___ Sayfa metni ___

Hayat bu günde geçti deyip çetele tutmak değildir. Seni kaç kişinin aradığı yada mesaj gönderdiğide değildir, kiminle çıkıyor olduğun çıkacağın veya kiminle çıktığın demek de değildir. Kimi öptüğün, hangi sporu yaptığın veya kimlerin seni sevdiği de değildir. Hayat ayakkabıların kullandığın makyaj malzemeleri saçının şekli rengi, derinin rengi, nerede yaşadığın veya hangi okula gittiğinde değildir. Aslında hayat notlar, giysiler, para, girmeyi başardığın yada başaramadığın okullarda değildir. Hayat çok arkadaş sahibi olmak yada yalnız olmak, kabul görmek yada görmemek değildir. Hayat yediğin içtiğin yatıp kalktığın monotonlaşmış her sabah elini yüzünü yıkayıp dolmuşa bindiğin günlerde değildir
Kısaca hayat bunlar değildir.

___

Hayatın ne olmadığını sıralayan yukarıdaki metni son cümlesinden sonra devam ettirebilir misiniz? Bu verilere ihtiyacınız olmayacak.

___ İncelenecek veriler ___

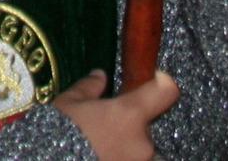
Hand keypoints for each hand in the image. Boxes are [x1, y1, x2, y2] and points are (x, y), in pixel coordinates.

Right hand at [52, 69, 176, 158]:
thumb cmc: (61, 131)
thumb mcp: (68, 103)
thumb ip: (89, 88)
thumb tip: (100, 76)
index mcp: (131, 114)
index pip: (166, 91)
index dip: (160, 83)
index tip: (150, 81)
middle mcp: (143, 141)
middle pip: (148, 125)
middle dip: (132, 126)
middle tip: (106, 127)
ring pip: (141, 149)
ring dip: (127, 146)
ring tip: (101, 146)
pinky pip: (131, 159)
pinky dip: (119, 156)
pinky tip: (100, 154)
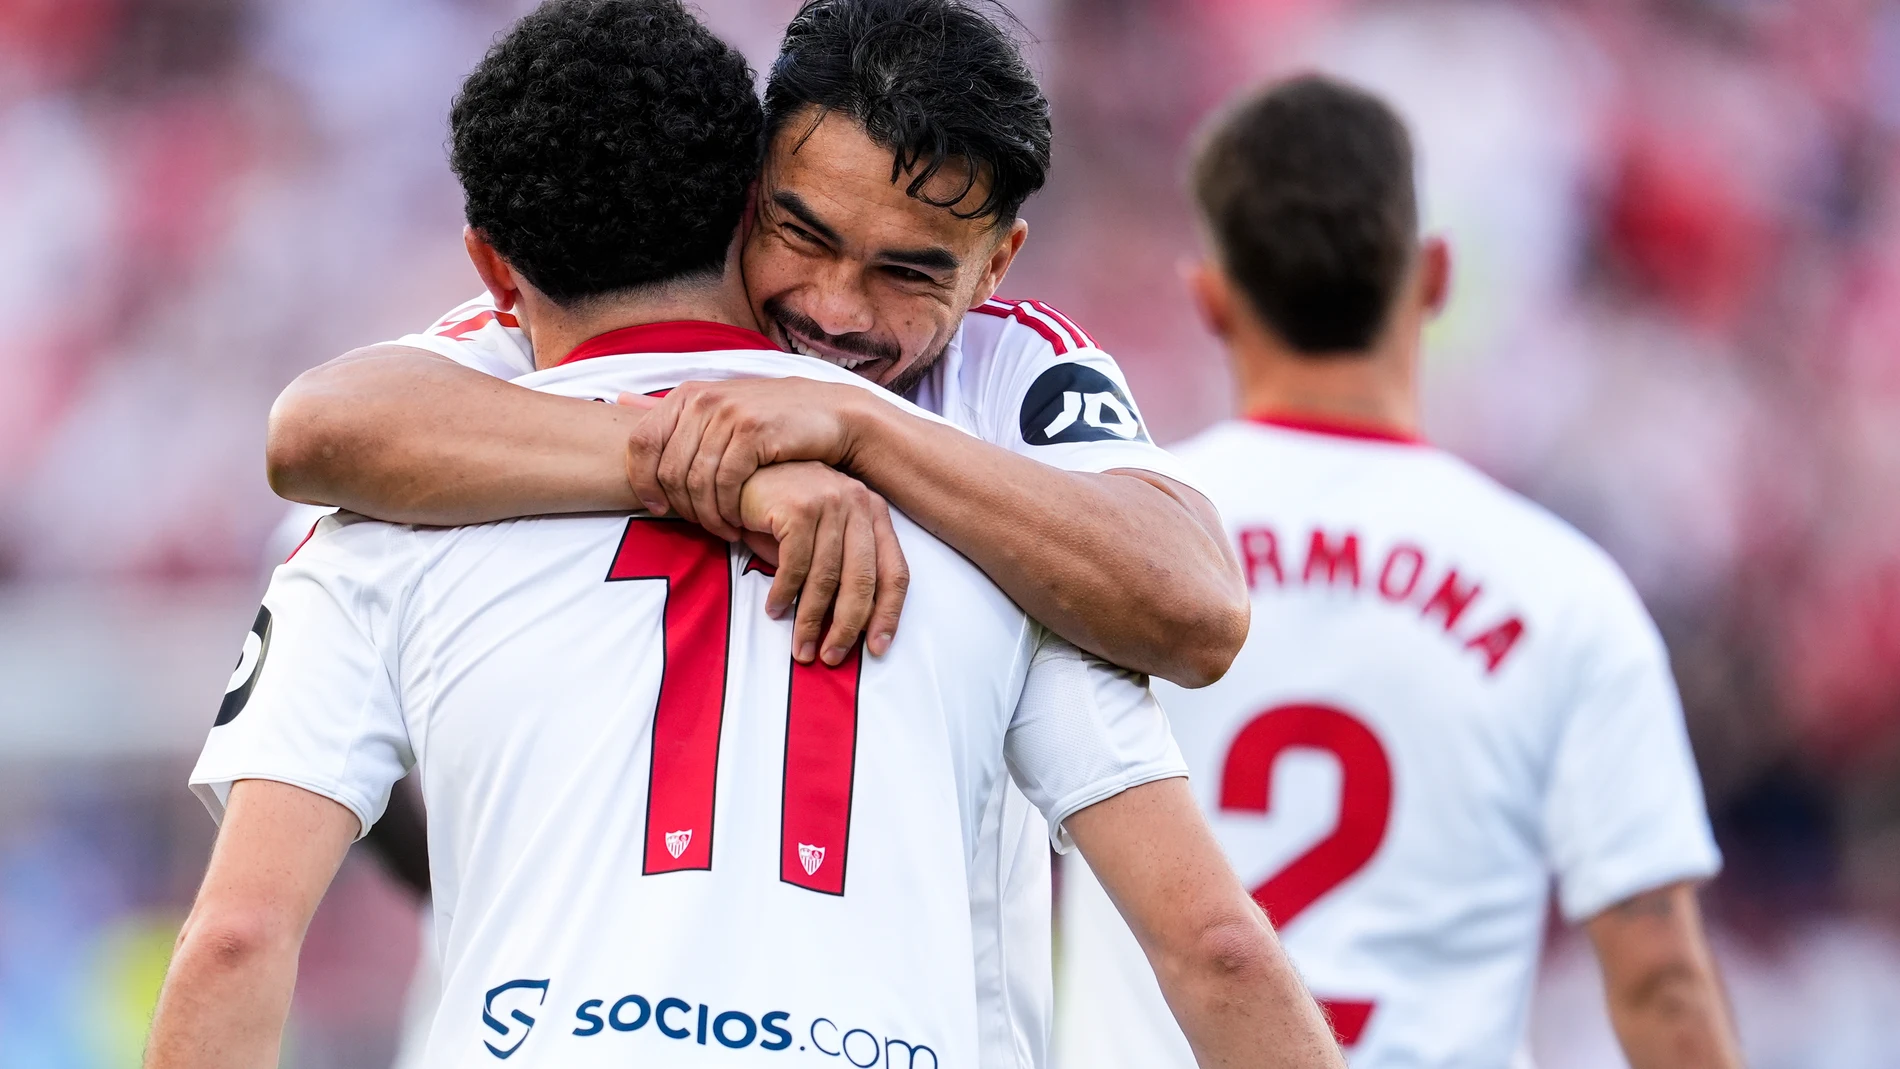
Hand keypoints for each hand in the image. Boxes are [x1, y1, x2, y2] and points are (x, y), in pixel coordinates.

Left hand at [622, 378, 868, 542]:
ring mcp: (728, 414)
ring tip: (723, 530)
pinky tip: (740, 523)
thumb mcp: (720, 408)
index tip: (658, 509)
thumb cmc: (772, 421)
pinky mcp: (753, 432)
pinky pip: (725, 483)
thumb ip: (674, 412)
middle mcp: (703, 400)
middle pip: (668, 469)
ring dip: (707, 516)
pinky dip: (729, 511)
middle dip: (681, 508)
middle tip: (702, 527)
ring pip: (695, 481)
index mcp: (686, 395)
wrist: (832, 415)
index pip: (640, 443)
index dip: (643, 482)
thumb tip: (619, 400)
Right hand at [738, 462, 908, 663]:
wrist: (741, 471)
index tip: (877, 648)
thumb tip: (851, 627)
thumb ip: (841, 571)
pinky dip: (785, 594)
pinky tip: (775, 609)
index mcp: (874, 513)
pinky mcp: (798, 507)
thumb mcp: (822, 537)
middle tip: (832, 656)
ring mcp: (829, 502)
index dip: (888, 614)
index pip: (894, 571)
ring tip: (801, 647)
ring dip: (811, 619)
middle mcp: (858, 503)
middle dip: (848, 626)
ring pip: (826, 578)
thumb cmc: (782, 510)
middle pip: (863, 580)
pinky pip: (795, 565)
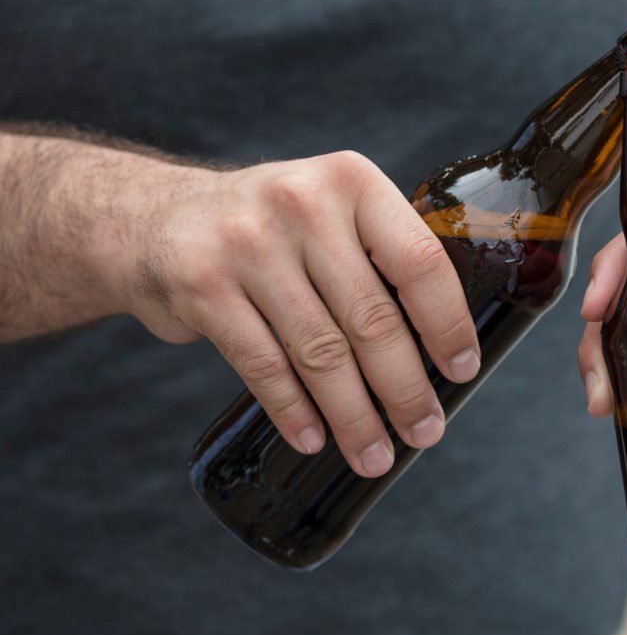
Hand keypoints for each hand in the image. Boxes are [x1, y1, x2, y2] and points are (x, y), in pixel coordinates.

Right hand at [123, 151, 479, 472]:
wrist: (156, 218)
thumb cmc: (271, 229)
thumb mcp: (330, 210)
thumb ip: (379, 255)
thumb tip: (442, 346)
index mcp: (352, 181)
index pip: (419, 262)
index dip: (447, 324)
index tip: (462, 371)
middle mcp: (302, 204)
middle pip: (372, 318)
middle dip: (405, 389)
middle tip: (425, 431)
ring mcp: (247, 244)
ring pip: (320, 352)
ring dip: (354, 416)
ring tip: (374, 453)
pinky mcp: (203, 286)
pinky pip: (264, 367)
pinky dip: (294, 412)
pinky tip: (314, 438)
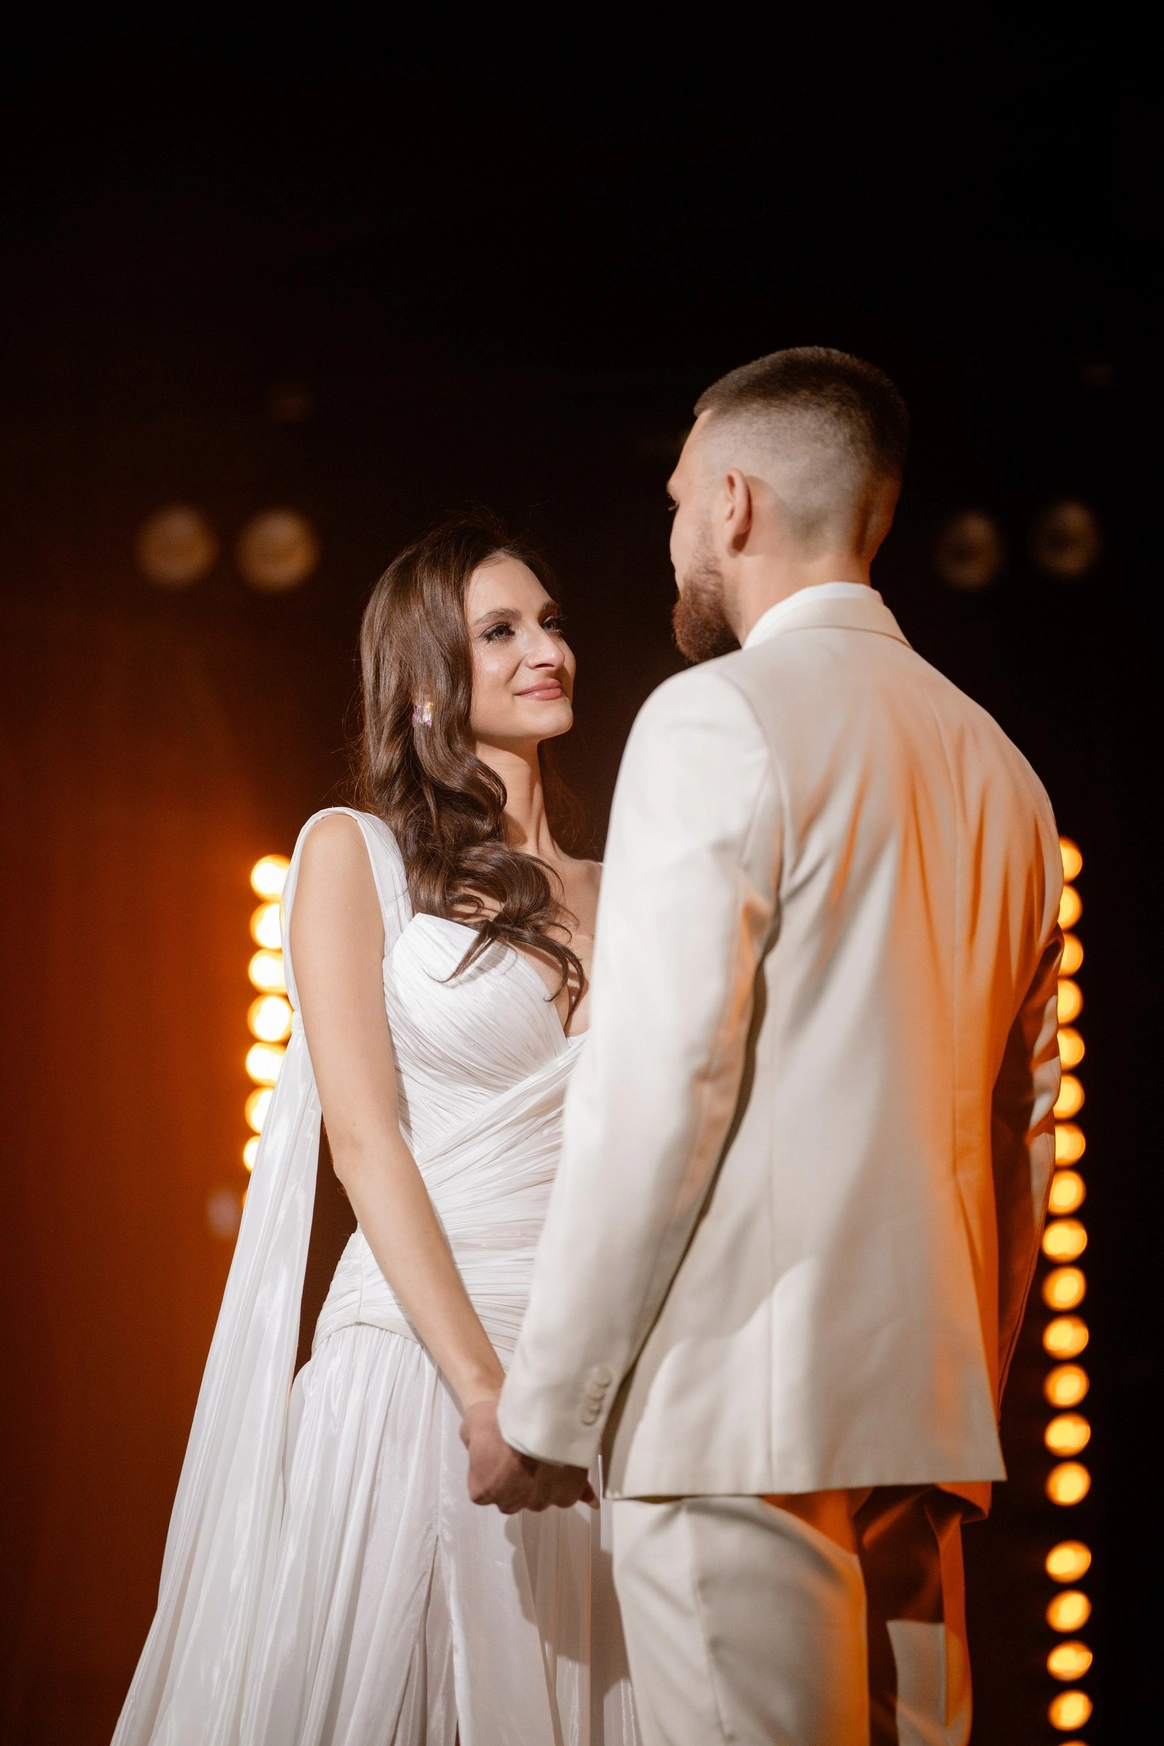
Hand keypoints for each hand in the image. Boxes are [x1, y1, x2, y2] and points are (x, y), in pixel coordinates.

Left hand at [460, 1399, 597, 1514]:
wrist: (537, 1412)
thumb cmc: (501, 1419)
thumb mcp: (473, 1427)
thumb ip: (474, 1446)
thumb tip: (483, 1449)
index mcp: (484, 1490)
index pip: (486, 1490)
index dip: (493, 1470)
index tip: (499, 1453)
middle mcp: (512, 1501)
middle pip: (514, 1496)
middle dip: (517, 1480)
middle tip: (522, 1455)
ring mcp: (540, 1499)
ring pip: (541, 1496)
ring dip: (543, 1482)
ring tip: (547, 1455)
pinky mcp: (567, 1494)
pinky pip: (571, 1495)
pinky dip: (579, 1493)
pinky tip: (588, 1496)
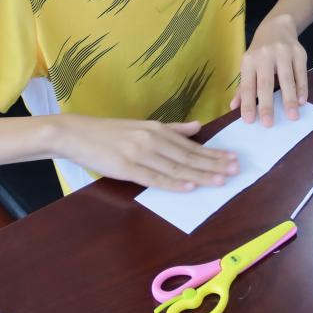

___

### Görevin sonucu
Hayat kimi sevdiğin ve incittiğindir. Kendin için neler hissettiğindir. Güven, mutluluk ve şevkattir. Arkadaşlarına destek olmak ve nefretin yerine sevgiyi koymaktır, yani erdemlerindir.
Hayat kıskançlığı yenmek, önemsemeyi öğrenmek ve güven geliştirmektir. Neler söylediğin ve neler demek istediğindir, aynı zamanda yapmak istediklerindir yani ideallerindir.
İnsanların sahip oldukları değil kendilerini olduğu gibi görmektir. Herşeyden önemlisi, hayatını başkalarının hayatını önemli yönde etkilemek için kullanmayı seçmektir.
Nekadar yaşadığın değildir ozamana ne kadar çok şey sığdırdığındır. Kendin için yaptılarının yanında yoplumuna kendine ne anlam yüklediğin yaptıkların yapacaklarındır. İşte hayat bu seçimlerden ibarettir.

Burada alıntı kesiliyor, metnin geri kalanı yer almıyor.